Junie does a great job of breaking down a change into sub-tasks. If I’m not happy with the breakdown, I can have a longer interactive session where I progressively supply more context and refinement until it’s come up with a plan that I approve.
Then I can either YOLO it and tell it to implement the entire plan or, what I do more often, is to tell it to “implement step 1” and then “implement step 2”, etc.
The takeaway here is that the “ask” mode is better at long-term planning than the “code” mode. Don’t overlook this and make sure you ask your assistant for plans as often as you like. It really has made a huge difference in code quality and correctness.
Use Explicit Test Assertions and Requirements
Contrary to popular belief you can’t simply tell your assistant to “write tests for this feature”. Well, I suppose you can, but it’s not a good idea. Most tests produced this way will pass 100% of the time but not actually prove anything useful.
When you’re asking the assistant to generate tests, give a specific list of assertions that must be true or false before generating.
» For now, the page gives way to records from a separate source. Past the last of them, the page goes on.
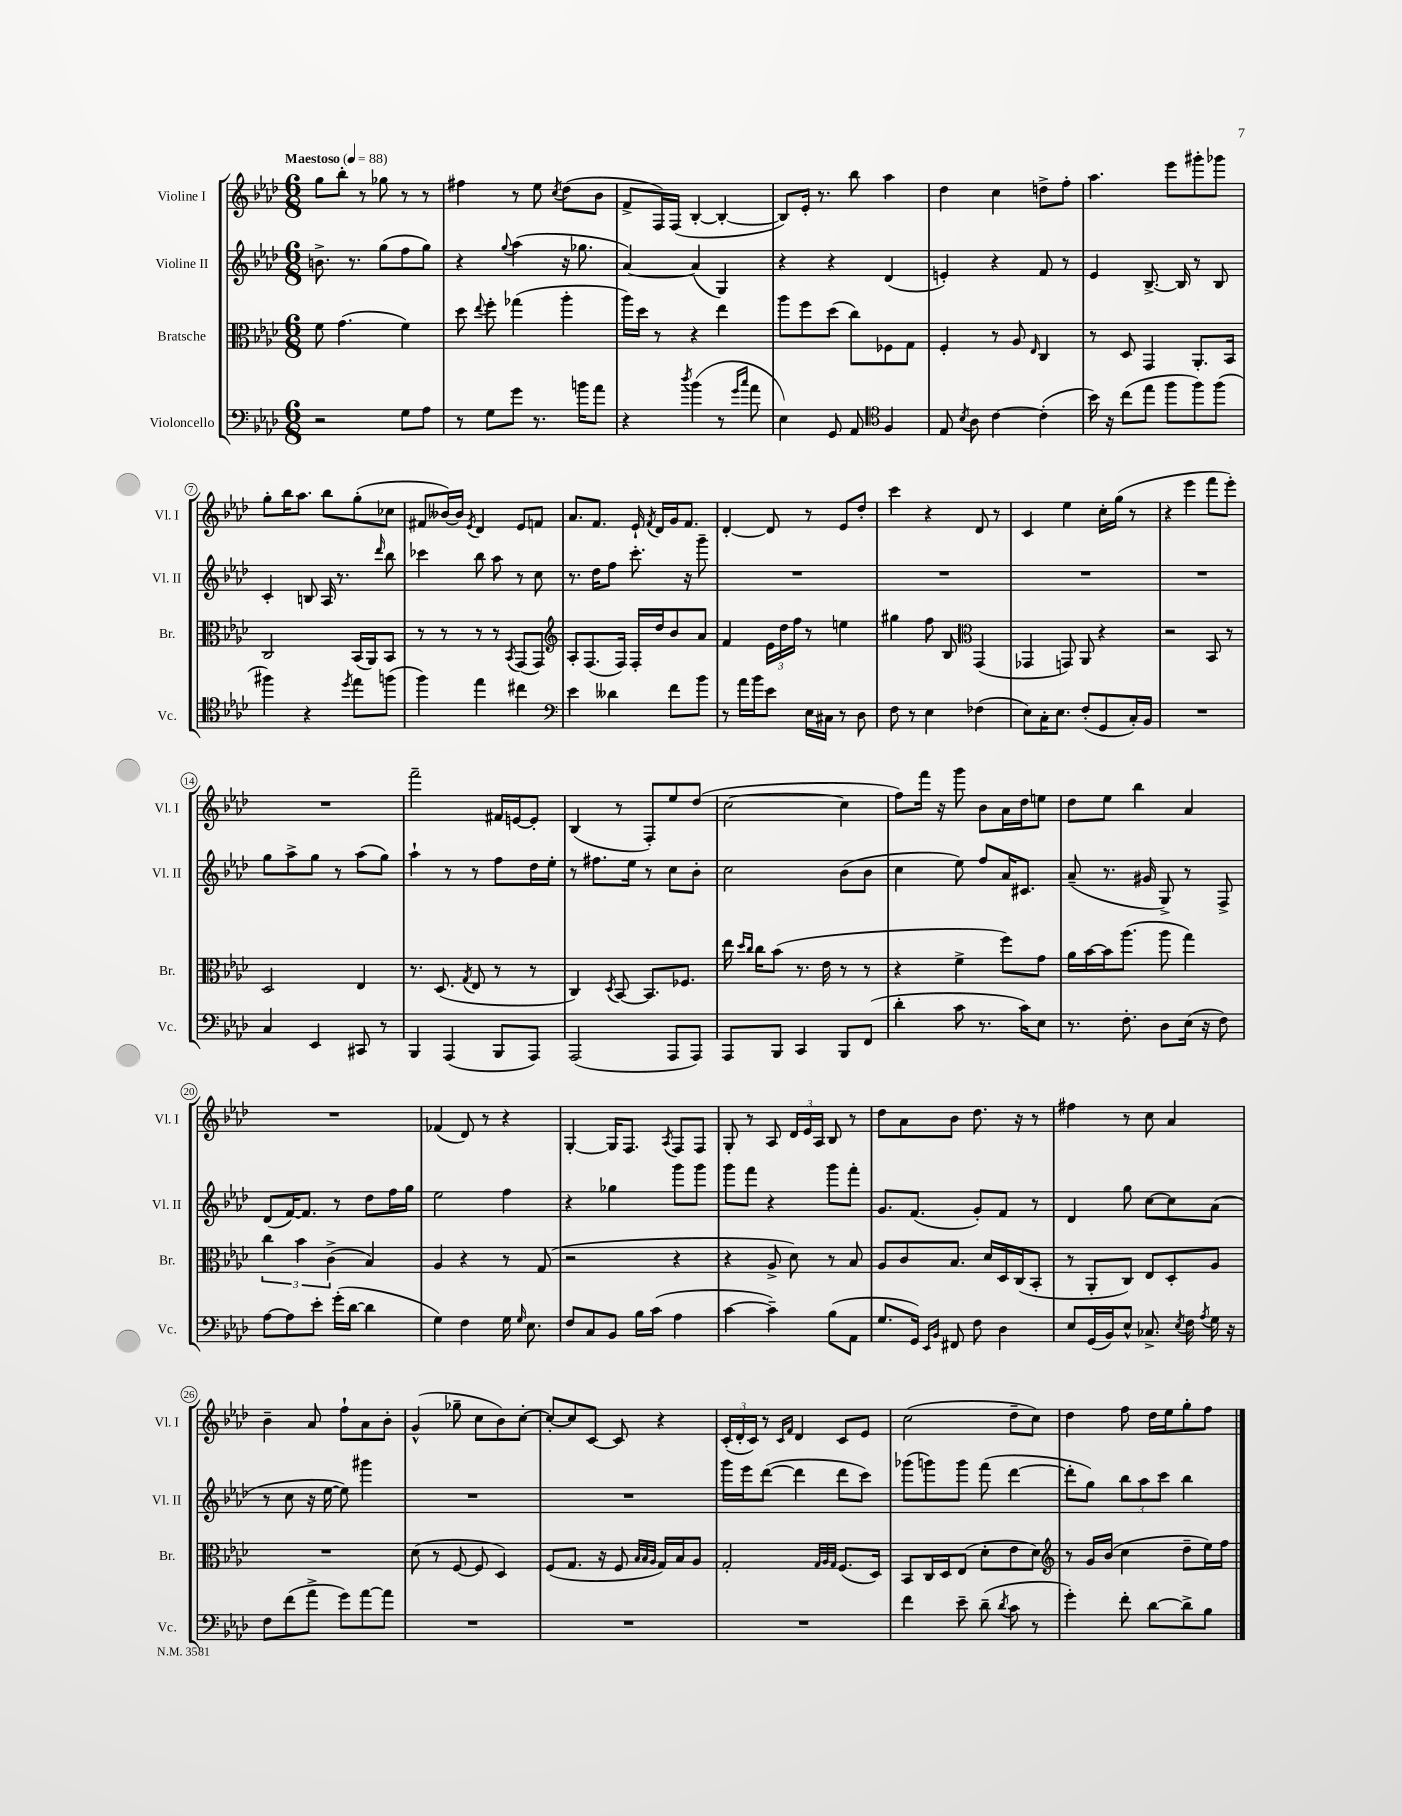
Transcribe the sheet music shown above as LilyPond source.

<<
\new StaffGroup <<
\new Staff = "s0" \with { instrumentName = "Violine I" shortInstrumentName = "Vl. I" } {
    \clef treble \key aes \major \numericTimeSignature \time 6/8 \tempo "Maestoso" 4 = 88
    \autoBeamOff g''8[ bes''8]-. r8 ges''8 r8 r8 |
    fis''4 r8 ees''8 \acciaccatura { c''8 } des''8[( bes'8] |
    f'8[-> f16) f16]( bes4~-. bes4~-. |
    bes8[) ees'16]-. r8. bes''8 aes''4 |
    des''4 c''4 d''8[-> f''8]-. |
    aes''4. ees'''8[ gis'''8-. ges'''8] |
    g''8[-. bes''16 aes''8.] bes''8[ g''8-.( ces''8] |
    fis'8[ beses'16~) beses'16] \acciaccatura { ees'8 } des'4 ees'8[ f'8] |
    aes'8.[ f'8.] ees'16-! \acciaccatura { f'8 } des'16[ g'16 f'8.] |
    des'4~-. des'8 r8 ees'8[ des''8]-. |
    c'''4 r4 des'8 r8 |
    c'4 ees''4 c''16[-. g''16]( r8 |
    r4 ees'''4 f'''8[ ees'''8]-.) |
    R2. |
    f'''2-- fis'16[ e'16~ e'8]-. |
    bes4( r8 f8[-.) ees''8 des''8]( |
    c''2~ c''4 |
    f''8[) f'''16] r16 g'''8 bes'8[ aes'16 des''16 e''8] |
    des''8[ ees''8] bes''4 aes'4 |
    R2. |
    fes'4( des'8) r8 r4 |
    g4~-. g16[ f8.] \acciaccatura { aes8 } f8[ f8] |
    g8-. r8 aes8 \tuplet 3/2 { des'16[ ees'16 aes16] } bes8 r8 |
    des''8[ aes'8 bes'8] des''8. r16 r8 |
    fis''4 r8 c''8 aes'4 |
    bes'4-- aes'8 f''8[-! aes'8 bes'8]-. |
    g'4-^( ges''8-- c''8[ bes'8) c''8]~-. |
    c''8[~-. c''8 c'8]~ c'8 r4 |
    \tuplet 3/2 { c'16[-.( des'16-. c'16]) } r8 \grace { c'16[ f'16] } des'4 c'8[ ees'8] |
    c''2( des''8[-- c''8]) |
    des''4 f''8 des''16[ ees''16 g''8-. f''8] \bar "|." |
}
\new Staff = "s1" \with { instrumentName = "Violine II" shortInstrumentName = "Vl. II" } {
    \clef treble \key aes \major \numericTimeSignature \time 6/8
    \autoBeamOff b'8.-> r8. g''8[( f''8 g''8]) |
    r4 \appoggiatura { g''8 } aes''4( r16 ges''8. |
    aes'4~) aes'4( g4) |
    r4 r4 des'4( |
    e'4-.) r4 f'8 r8 |
    ees'4 bes8.~-> bes16 r8 bes8 |
    c'4-. b8 aes16 r8. \grace { des'''16 } bes''8 |
    ces'''4 bes''8 aes''8 r8 c''8 |
    r8. des''16[ f''8] c'''8.-. r16 g'''8-- |
    R2. |
    R2. |
    R2. |
    R2. |
    g''8[ aes''8-> g''8] r8 aes''8[( g''8]) |
    aes''4-! r8 r8 f''8[ des''16 ees''16]-. |
    r8 fis''8.[ ees''16] r8 c''8[ bes'8]-. |
    c''2 bes'8[( bes'8] |
    c''4 ees''8) f''8[ aes'16 cis'8.] |
    aes'8--( r8. gis'16 g8->) r8 f8-> |
    des'8[( f'16~) f'8.] r8 des''8[ f''16 g''16] |
    ees''2 f''4 |
    r4 ges''4 g'''8[ g'''8] |
    g'''8[ f'''8] r4 g'''8[ f'''8]-. |
    g'8.[ f'8.]( g'8[-.) f'8] r8 |
    des'4 g''8 c''8[~ c''8 aes'8]( |
    r8 c''8 r16 ees''16~ ees''8) gis'''4 |
    R2. |
    R2. |
    g'''16[ ees'''16 des'''8]~( des'''4 des'''8[ c'''8]) |
    ges'''8[( g'''8) g'''8] f'''8( des'''4~ |
    des'''8[-. g''8]) \tuplet 3/2 { bes''8[ aes''8 c'''8] } bes''4 \bar "|." |
}
\new Staff = "s2" \with { instrumentName = "Bratsche" shortInstrumentName = "Br." } {
    \clef alto \key aes \major \numericTimeSignature \time 6/8
    \autoBeamOff f'8 g'4.( f'4) |
    des''8 \appoggiatura { ees''8 } f''8-. ges''4( aes''4-. |
    aes''16[) des''16] r8 r4 ees''4 |
    aes''8[ f''8 des''8]( c''8[) fes8 g8] |
    f4-. r8 aes8 \grace { ees16 } c4 |
    r8 des8 g,4 aes,8.[-. bes,16] |
    c2 bes,16[( aes,16) bes,8] |
    r8 r8 r8 r8 \acciaccatura { bes,8 } g,8[( g,8]) |
    \clef treble aes8[-. f8.( f16]) f16[-. des''16 bes'8 aes'8] |
    f'4 \tuplet 3/2 { ees'16[ des''16 f''16] } r8 e''4 |
    gis''4 f''8 bes8 \clef alto g,4( |
    ges,4 g,8) aes,8 r4 |
    r2 bes,8 r8 |
    des2 ees4 |
    r8. des8.( \acciaccatura { g8 } ees8 r8 r8 |
    c4) \acciaccatura { des8 } bes,8~ bes,8.[ fes8.] |
    ees''16 \grace { des''16[ c''16] } c''16[ bes'8]( r8. ees'16 r8 r8 |
    r4 f'4-> f''8[) g'8] |
    aes'16[ bes'16~ bes'16 aes''8.]( aes''8 g''4) |
    \tuplet 3/2 { c''4 bes'4 c'4->( } bes4) |
    aes4 r4 r8 g8( |
    r2 r4 |
    r4 aes8-> des'8) r8 bes8 |
    aes8[ c'8 bes8.] des'16[ des16 c16( bes,8]-. |
    r8 aes,8[-. c8]) ees8[ des8-. aes8] |
    R2. |
    des'8( r8 f8~ f8 des4) |
    f8[( g8.] r16 f8 \grace { bes32[ bes32 aes32] } g16[) bes16 aes8] |
    g2-. \grace { g32[ aes32 g32] } f8.[( des16]) |
    bes,8[ c16 des16 ees8]( des'8[-. ees'8 des'8]) |
    \clef treble r8 g'16[ bes'16]( c''4 des''8[-- ees''16) f''16] \bar "|." |
}
\new Staff = "s3" \with { instrumentName = "Violoncello" shortInstrumentName = "Vc." } {
    \clef bass \key aes \major \numericTimeSignature \time 6/8
    \autoBeamOff r2 g8[ aes8] |
    r8 g8[ g'8] r8. b'16[ aes'8] |
    r4 \acciaccatura { des''8 } bes'4( r8 \grace { g'16[ c''16] } aes'8 |
    ees4) g,8 aes,8 \clef tenor f4 |
    ees8 \acciaccatura { bes8 } aes8 c'4~ c'4-.( |
    bes'16) r16 c''8[( ees''8] f''8[ f''8) f''8]( |
    fis''4) r4 \acciaccatura { des''8 } ees''8[ f''8]( |
    f''4) ees''4 cis''4 |
    \clef bass ees'4 deses'4 f'8[ bes'8] |
    r8 aes'16[ bes'16 ees'8] ees16[ cis16] r8 des8 |
    f8 r8 ees4 fes4( |
    ees8[) c16-. ees8.] f8[-.( g,8 c16-.) bes,16] |
    R2. |
    c4 ees,4 cis,8 r8 |
    bes,,4 aes,,4( bes,,8[ aes,,8]) |
    aes,,2( aes,,8[ aes,,8]) |
    aes,,8[ bes,,8] c,4 bes,,8[ f,8]( |
    des'4-. c'8 r8. c'16[) ees8] |
    r8. f8.-. des8[ ees16]( r16 f8) |
    aes8[~ aes8 ees'8]-. g'16[-.( des'16]~ des'4 |
    g4) f4 g16 \grace { g16 } ees8. |
    f8[ c8 bes,8] bes16[ c'16]( aes4 |
    c'4~ c'4--) bes8[( aes,8] |
    g8.[ g,16]) \grace { ees,16[ bes,16] } fis,8 f8 des4 |
    ees8[ g,16( bes,16) ees8]-^ ces8.-> \acciaccatura { ees8 } f16 \acciaccatura { aes8 } g16 r16 |
    f8[ f'8( aes'8]-> g'8[) aes'8~ aes'8] |
    R2. |
    R2. |
    R2. |
    f'4 ees'8-- des'8--( \acciaccatura { des'8 } c'8 r8 |
    g'4-.) f'8-. des'8[~ des'8-> bes8] \bar "|." |
}
>>
>>
\layout { \context { \Score \override BarNumber.stencil = #(make-stencil-circler 0.1 0.3 ly:text-interface::print) } }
I found that this frequently revealed bugs in the AI-generated code that I would’ve missed because I lack the depth of knowledge of the codebase that someone would who wrote it without AI.
Generative AI is fantastic at producing test data. It can generate sample data in a matter of seconds that might have taken me all day to produce. More importantly, I no longer suffer the cognitive drain of that kind of busywork. The AI does my busywork so I am not physically and mentally exhausted at the end of the day.
Conclusion - Are we Vibe Yet?
Yes, for the narrow definition of vibe that refers to using an AI assistant to meet your specific demands without using it to produce architectures and designs from thin air. Vibe coding does not abdicate your responsibility as a developer who owns a code base.
In fact, you have more responsibility because you not only own the design and architecture, but you own the code produced by the AI. You can’t blame the AI for allowing bad code to make its way to production–that’s on us.